- [HOW TO COMPLETE THIS TASK] In the case summary on costs and offers to settle, on which day after service was the defendants' offer set to be withdrawn automatically if not accepted?

- [EXCERPT PROVIDED]

========================================

Costs - Offers to settle - Effect of failure to accept - Unaware that a formal offer to settle had been made by the defendants, the trial judge ordered party and party costs against the defendants - The defendants applied for reconsideration of the costs award to address their offer - The judgment roll had not yet been entered - The Alberta Court of Queen's Bench found that, calculated on the basis of the face value of the award plus interest to the date of the defendants' offer to settle, the plaintiff "did not beat the Offer" - Rule 174(1) of the Rules of Court (1968), provided that where the plaintiff did not recover a judgment more favourable than the offer of judgment made by the defendant, the court was to, unless for special reason, award costs to the defendant for all steps in relation to the claim after service of the offer - The offer provided that it automatically was withdrawn on the 45th day after service if not accepted - Withdrawal was one day too soon - The question arose as to whether the early withdrawal invalidated the offer or simply was ineffective in revoking the offer - The court found that the offer was a valid offer of settlement under the Rules, and it was neither accepted nor validly withdrawn - As a result, the defendants were entitled to receive the benefit of rule 174 unless there was some special reason not to award them costs for all steps after the offer was served - See paragraphs 31 to 55.

Practice - Topic 7243

Costs - Offers to settle - Effect of failure to accept - This was a case of employee theft - Unaware that a formal offer to settle had been made by the defendants, the trial judge ordered party and party costs against the defendants - The defendants applied for reconsideration of the costs award to address their offer - The judgment roll had not yet been entered - The plaintiff sought to have all of its experts' fees paid by the defendants, including after the date the offer was served, irrespective of the outcome of the suit or operation of the compromise Rules - The experts' fees were double the value of the judgment - The Alberta Court of Queen's Bench found that, while it was reasonable for the plaintiff to retain experts to assist in its calculation of damages, that was not a justifiable basis for deviating from the operation of the compromise Rules - As a result, the plaintiff was not entitled to the taxable disbursements for the fees of either of its experts relating to work undertaken after the date the offer was served - See paragraphs 78 to 87.

========================================

- [AVAILABLE DATA]
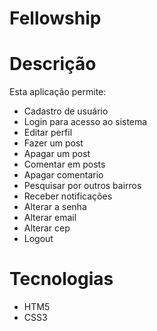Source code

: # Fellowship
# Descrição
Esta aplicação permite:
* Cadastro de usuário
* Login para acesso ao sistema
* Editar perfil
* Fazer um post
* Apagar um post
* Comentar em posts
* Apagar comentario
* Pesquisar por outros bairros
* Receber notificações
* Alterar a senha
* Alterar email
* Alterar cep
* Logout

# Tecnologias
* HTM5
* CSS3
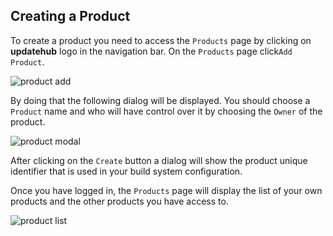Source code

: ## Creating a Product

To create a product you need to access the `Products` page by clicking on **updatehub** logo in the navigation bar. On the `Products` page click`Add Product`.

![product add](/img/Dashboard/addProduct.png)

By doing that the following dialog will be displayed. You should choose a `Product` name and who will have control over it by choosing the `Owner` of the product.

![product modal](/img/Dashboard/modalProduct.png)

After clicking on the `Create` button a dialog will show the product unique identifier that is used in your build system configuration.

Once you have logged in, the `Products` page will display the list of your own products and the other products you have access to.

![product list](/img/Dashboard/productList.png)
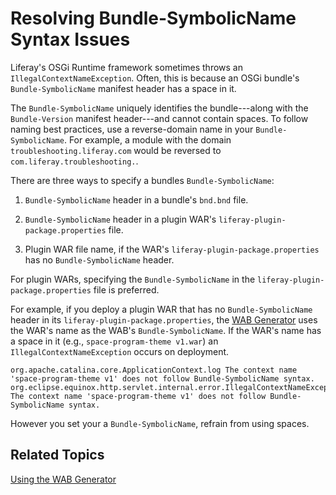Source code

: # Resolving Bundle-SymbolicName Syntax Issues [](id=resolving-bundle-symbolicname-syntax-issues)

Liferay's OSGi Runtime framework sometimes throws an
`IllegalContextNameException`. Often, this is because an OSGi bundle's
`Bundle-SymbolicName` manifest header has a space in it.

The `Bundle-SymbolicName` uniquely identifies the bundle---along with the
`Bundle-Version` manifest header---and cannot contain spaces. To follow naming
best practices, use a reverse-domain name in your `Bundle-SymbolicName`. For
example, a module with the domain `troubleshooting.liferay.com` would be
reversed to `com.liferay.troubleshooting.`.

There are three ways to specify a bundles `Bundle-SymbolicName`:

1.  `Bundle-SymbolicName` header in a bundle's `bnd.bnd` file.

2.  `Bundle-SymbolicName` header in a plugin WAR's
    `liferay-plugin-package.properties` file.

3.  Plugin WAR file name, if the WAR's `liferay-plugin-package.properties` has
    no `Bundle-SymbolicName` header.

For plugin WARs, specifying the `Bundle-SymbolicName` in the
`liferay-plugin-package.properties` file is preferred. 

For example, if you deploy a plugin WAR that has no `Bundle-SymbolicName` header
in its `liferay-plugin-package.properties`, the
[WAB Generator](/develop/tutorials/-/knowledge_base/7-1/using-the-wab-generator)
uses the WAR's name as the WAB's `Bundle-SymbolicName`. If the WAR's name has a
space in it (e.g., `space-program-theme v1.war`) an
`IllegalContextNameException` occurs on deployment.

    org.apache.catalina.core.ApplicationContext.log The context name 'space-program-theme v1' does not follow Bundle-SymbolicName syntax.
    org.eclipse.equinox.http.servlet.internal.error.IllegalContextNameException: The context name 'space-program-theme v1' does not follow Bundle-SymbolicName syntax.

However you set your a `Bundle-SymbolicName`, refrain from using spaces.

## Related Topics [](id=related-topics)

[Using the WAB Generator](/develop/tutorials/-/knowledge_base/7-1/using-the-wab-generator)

========================================

- [RESULT BELOW] The 45th day after service.